This utility will give you a good indicator of how fast your system is. Unlike other "bureaucratic" benchmarks, it has no options -- run it, and it will start spitting out numbers.

Below are the results of a run on 2x AMD 285 (2.6ghz)

Description of tests

QueueUserAPC Tokens/Sec: This test sets up two threads. The first thread queues a user APC to the second thread (this is just a request to the other thread to call a function). The second thread waits for the APC and then sends one to the first thread. This is called token passing, and it measures context switching speed, which is is a very important multiprocessing metric.

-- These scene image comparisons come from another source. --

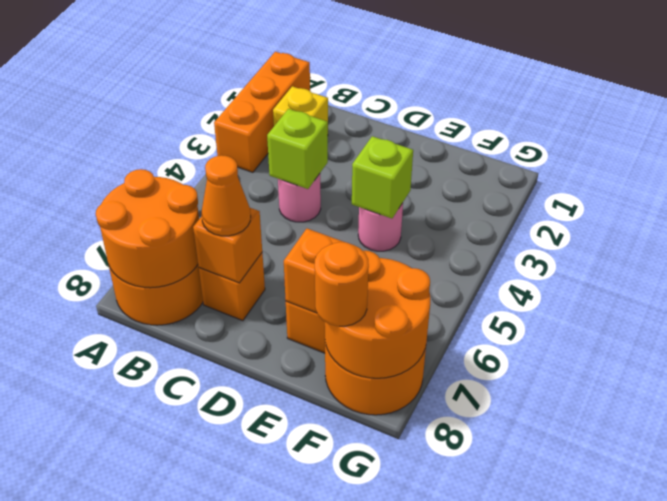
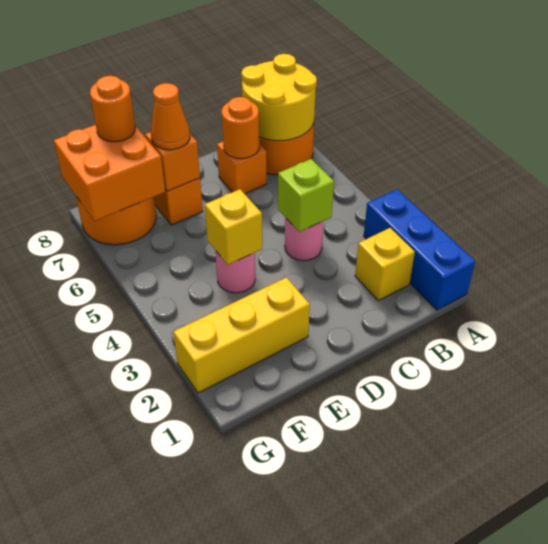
orange 1x3 brick [214,52,310,172] -> blue 1x3 brick [364,189,475,310]
orange 2x2 round brick [96,169,199,288] -> yellow 2x2 round brick [241,54,317,141]
orange 1x1 brick [193,208,262,283] -> orange 1x1 round brick [222,97,259,159]
orange 1x1 cone [201,155,251,236] -> orange 1x1 cone moved to [151,83,190,150]
none -> yellow 1x3 brick [173,277,310,393]
lime 1x1 brick [352,136,413,218] -> yellow 1x1 brick [205,189,262,265]
orange 2x2 round brick [325,251,430,378] -> orange 2x2 brick [54,125,165,221]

QueryPerformanceCounter: Pretty much the only method for obtaining high-resolution measurements that counts on Windows.

Clear: this just calls memset() in a loop.

atof / atoi / ftol: This measures the performance of Microsoft's implementation of certain C runtime library functions (ascii to float, ascii to int, float to int). The functions aren't particularly high-performance (converting "0.1" to a float takes 0.3 microseconds, which is ~300 nanoseconds, or 1,000 clock cycles.

SetWaitableTimer / Wait ringing event: This is another important measure of kernel's multitasking ability.

CRC32: This is simple integer math with table lookup.

Exception throwing / not throwing: Throws and catches an exception in a loop. Not throwing simply sets up a try..catch block but doesn't throw the exception.

time(): A C function that implements a 1-second resolution timer.

GetSystemTime() / GetLocalTime(): Win32 functions that return current time to within 15ms.

malloc/free: Repeatedly allocates a small block of memory and then frees it. Not a multi-threaded test.

GetFileAttributes: Tests how quickly file information can be retrieved from the system (if you don't have c:\pagefile.sys, this test measures something else :-)

Download

benchmark.exe

benchmark64.exe

I see a huge performance difference between 32- and 64-bit versions on Opteron 285s:

  • 64 bits are 35% better in context switching and QueryPerformanceTimer
  • more than twice as fast at clearing 10MB blocks, but par on clearing 100K blocks
  • 4 times as slow in throwing exceptions (surprise!)

Future developments

I expect to add more tests to this utility as the time goes on, but I promise not to change existing tests (to keep results forever valid).